## TEXT BLOCK
-*-

Amid the idyllic landscape of the Lake District lived three poet patres familias– the now all but forgotten poet laureate Robert Southey; the heir to Milton, William Wordsworth; and his friend and collaborator, Samuel Taylor Coleridge. The dependants of these great men "merged into an extended family: a spider's web of relationships built on love and envy, rivalry and fierce loyalty", out of which Katie Waldegrave plucks the poets' daughters, Dora Wordsworth and Sara Coleridge, from relative obscurity, setting them centre stage in a joint biography all of their own.

Wordsworth and Coleridge defined and dictated the Romantic age, but how their poetry was shaped for posterity was near single-handedly down to the ways in which these two women "tended the legacies of their fathers": Sara edited her father's works as well as writing the introduction to his Biographia Literaria, while the notes Dora produced to accompany Wordsworth's poetry have proved invaluable to scholars ever since.

In true Wordsworthian style, cue serene, rustic years in which "children and poets flowed back and forth across the Raise". The Wordsworths lived at Allan Bank, on top of a hill outside the village of Grasmere, a cold, smoky house packed with people – the poet, his wife and children, his sister, Dorothy, and his wife's sister, Aunt Sara. Behind every great man is a great woman, as the saying goes; Wordsworth, however, was propped up by four. In 1808 as Waldegrave's story opens, Coleridge and five-year-old Sara joined the household. Coleridge and his wife, Sarah Fricker, were estranged, and Sara's childhood had hitherto been spent with her mother at Greta Hall, her uncle Southey's house, 12 miles north of Allan Bank over Dunmail Raise.

-*-

## EXERCISE 1
Please condense the paragraph of the passage on the poets' daughters that begins "Wordsworth and Coleridge defined" into one shorter sentence that keeps its main facts.
## EXERCISE 2
Write the next part of the passage on the poets' daughters, picking up after its final sentence.
The data has no role in this work.

Source records:
-*-

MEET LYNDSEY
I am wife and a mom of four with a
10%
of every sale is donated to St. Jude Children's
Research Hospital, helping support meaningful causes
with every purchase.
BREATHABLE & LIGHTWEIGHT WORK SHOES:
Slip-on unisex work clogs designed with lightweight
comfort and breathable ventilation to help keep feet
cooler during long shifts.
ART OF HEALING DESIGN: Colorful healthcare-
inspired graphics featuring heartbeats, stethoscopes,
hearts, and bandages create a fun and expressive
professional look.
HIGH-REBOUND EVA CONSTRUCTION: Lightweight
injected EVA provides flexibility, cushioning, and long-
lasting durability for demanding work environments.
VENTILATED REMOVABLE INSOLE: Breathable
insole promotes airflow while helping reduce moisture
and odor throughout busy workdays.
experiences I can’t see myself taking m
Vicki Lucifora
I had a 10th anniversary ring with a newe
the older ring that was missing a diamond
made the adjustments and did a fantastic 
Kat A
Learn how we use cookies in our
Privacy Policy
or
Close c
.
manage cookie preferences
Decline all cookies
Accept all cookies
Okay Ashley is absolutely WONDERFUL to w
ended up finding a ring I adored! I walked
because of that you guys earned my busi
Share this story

-*-

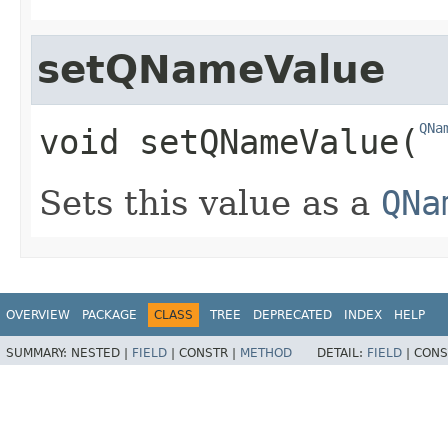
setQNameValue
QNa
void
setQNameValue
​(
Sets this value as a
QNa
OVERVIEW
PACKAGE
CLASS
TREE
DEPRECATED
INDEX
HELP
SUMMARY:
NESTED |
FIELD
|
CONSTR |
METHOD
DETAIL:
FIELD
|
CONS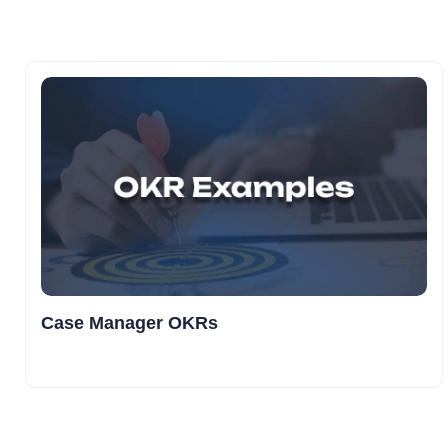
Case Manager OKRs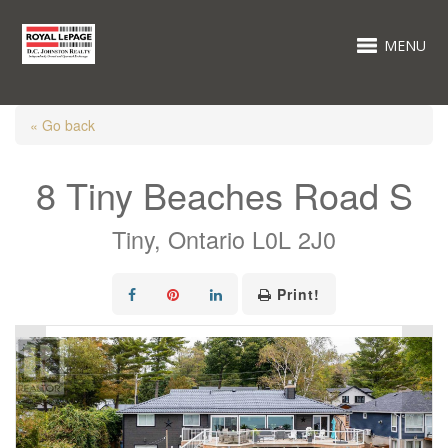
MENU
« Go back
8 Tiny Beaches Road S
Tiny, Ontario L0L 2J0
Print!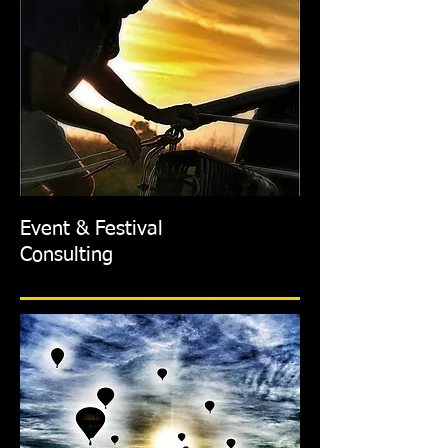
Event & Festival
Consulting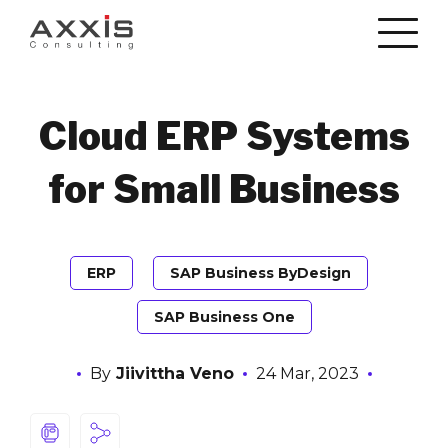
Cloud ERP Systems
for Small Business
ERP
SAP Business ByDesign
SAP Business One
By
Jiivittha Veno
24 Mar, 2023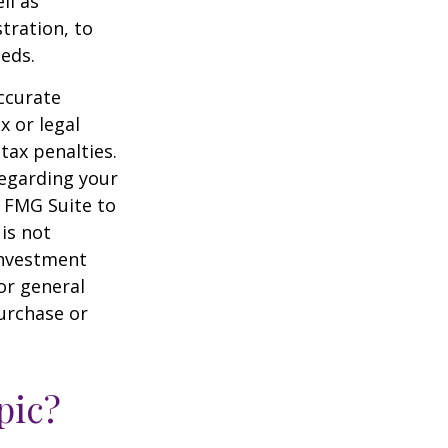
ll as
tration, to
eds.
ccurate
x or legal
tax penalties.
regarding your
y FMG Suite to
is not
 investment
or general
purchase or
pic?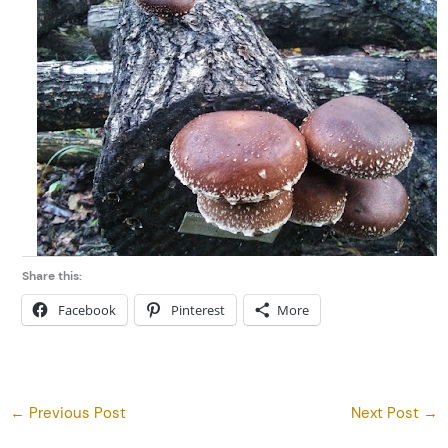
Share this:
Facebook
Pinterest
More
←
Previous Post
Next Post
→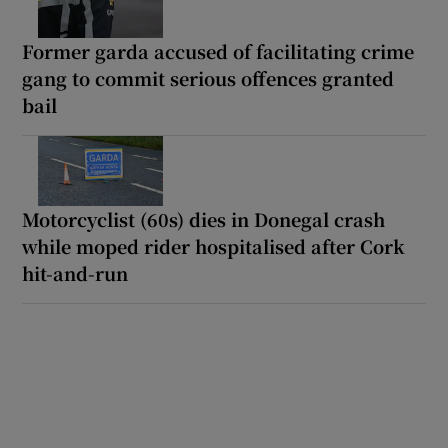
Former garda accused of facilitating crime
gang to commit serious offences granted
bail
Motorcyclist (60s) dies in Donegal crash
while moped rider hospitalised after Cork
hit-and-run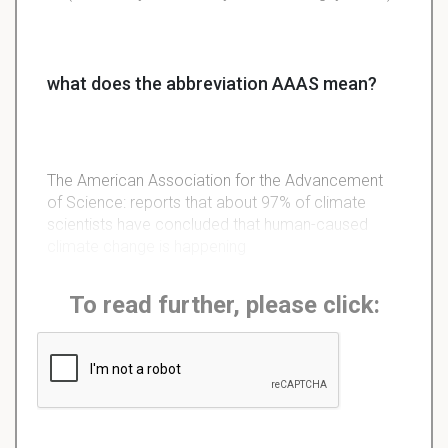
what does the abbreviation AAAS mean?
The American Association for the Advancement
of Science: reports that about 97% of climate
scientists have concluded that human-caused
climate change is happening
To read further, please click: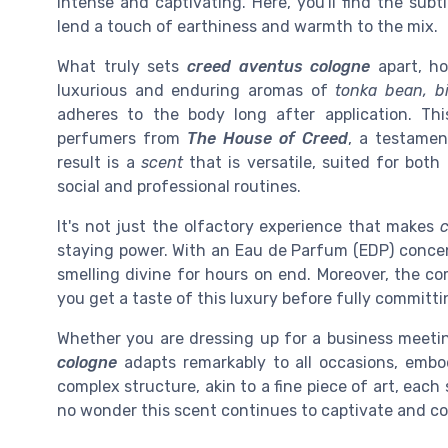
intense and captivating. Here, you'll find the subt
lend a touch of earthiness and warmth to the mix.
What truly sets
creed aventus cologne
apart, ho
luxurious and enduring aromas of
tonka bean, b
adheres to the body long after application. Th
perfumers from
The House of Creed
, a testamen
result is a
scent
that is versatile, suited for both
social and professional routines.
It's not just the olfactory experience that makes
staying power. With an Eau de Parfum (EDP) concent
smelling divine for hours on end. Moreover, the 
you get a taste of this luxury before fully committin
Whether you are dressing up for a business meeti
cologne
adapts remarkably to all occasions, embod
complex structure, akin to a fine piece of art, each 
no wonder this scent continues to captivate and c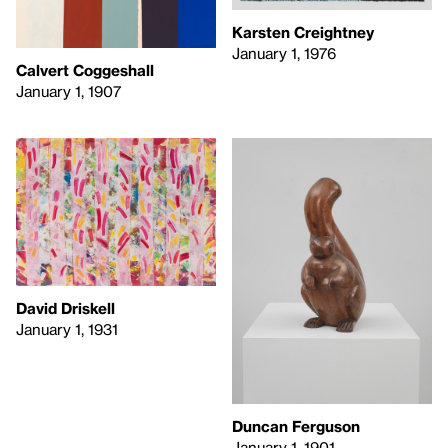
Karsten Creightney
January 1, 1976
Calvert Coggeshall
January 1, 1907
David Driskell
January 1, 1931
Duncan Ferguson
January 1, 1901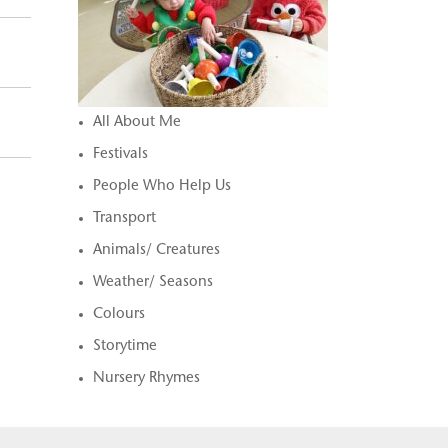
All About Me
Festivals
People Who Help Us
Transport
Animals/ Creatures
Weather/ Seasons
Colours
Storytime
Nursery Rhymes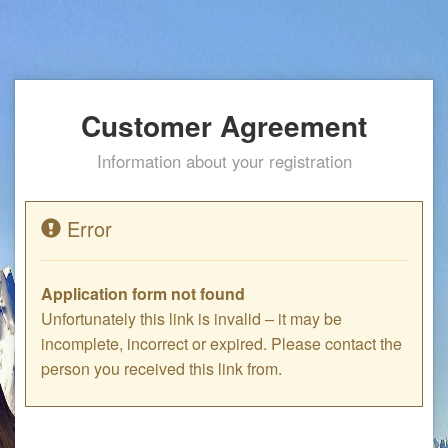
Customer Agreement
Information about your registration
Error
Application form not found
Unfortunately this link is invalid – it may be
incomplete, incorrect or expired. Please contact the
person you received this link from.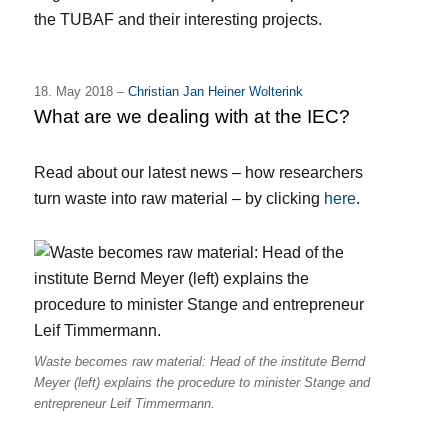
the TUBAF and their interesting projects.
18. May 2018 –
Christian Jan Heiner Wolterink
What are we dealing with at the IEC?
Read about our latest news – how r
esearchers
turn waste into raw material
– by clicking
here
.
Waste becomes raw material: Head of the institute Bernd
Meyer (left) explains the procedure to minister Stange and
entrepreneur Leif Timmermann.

-*-

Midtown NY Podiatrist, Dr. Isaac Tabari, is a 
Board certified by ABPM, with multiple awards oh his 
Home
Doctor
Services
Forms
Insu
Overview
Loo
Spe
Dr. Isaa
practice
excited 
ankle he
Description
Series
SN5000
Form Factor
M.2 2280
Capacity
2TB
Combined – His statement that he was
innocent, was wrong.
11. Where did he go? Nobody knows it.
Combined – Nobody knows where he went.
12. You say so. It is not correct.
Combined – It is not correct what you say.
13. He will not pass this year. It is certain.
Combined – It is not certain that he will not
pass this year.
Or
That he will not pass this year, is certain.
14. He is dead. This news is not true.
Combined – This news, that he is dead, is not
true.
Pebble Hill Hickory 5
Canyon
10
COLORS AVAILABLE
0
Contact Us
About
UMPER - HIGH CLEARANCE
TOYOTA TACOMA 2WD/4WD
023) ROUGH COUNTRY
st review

-*-

## OUTPUT 1
Wordsworth and Coleridge shaped the Romantic age, but how their poetry was handed down owed almost entirely to their daughters: Sara edited her father's works and wrote the introduction to his Biographia Literaria, and Dora's notes on Wordsworth's poetry have served scholars ever since.

## OUTPUT 2
Brought up as close as sisters (each man as much of a father figure to his friend's child as his own), Dora and Sara established a close friendship that lasted their entire lives despite long periods spent apart – Sara settled in London with her husband, Henry, while Dora remained in the Lake District, her father's "living staff" and amanuensis for most of her life, entwined "unhealthy within her family"; her own late marriage to Edward Quillinan, a widowed family friend and her senior by 12 years, rendering a cruel blow to her father, so deep was the bond between them. Without doubt, this was a "mutual adoration", but one that nearly killed Dora, as she starved herself stick-thin during the years her father refused to give his blessing to her and Edward's relationship. Edward's financial situation was indeed precarious, but Wordsworth was clearly used to having things his own way and didn't want to share Dora.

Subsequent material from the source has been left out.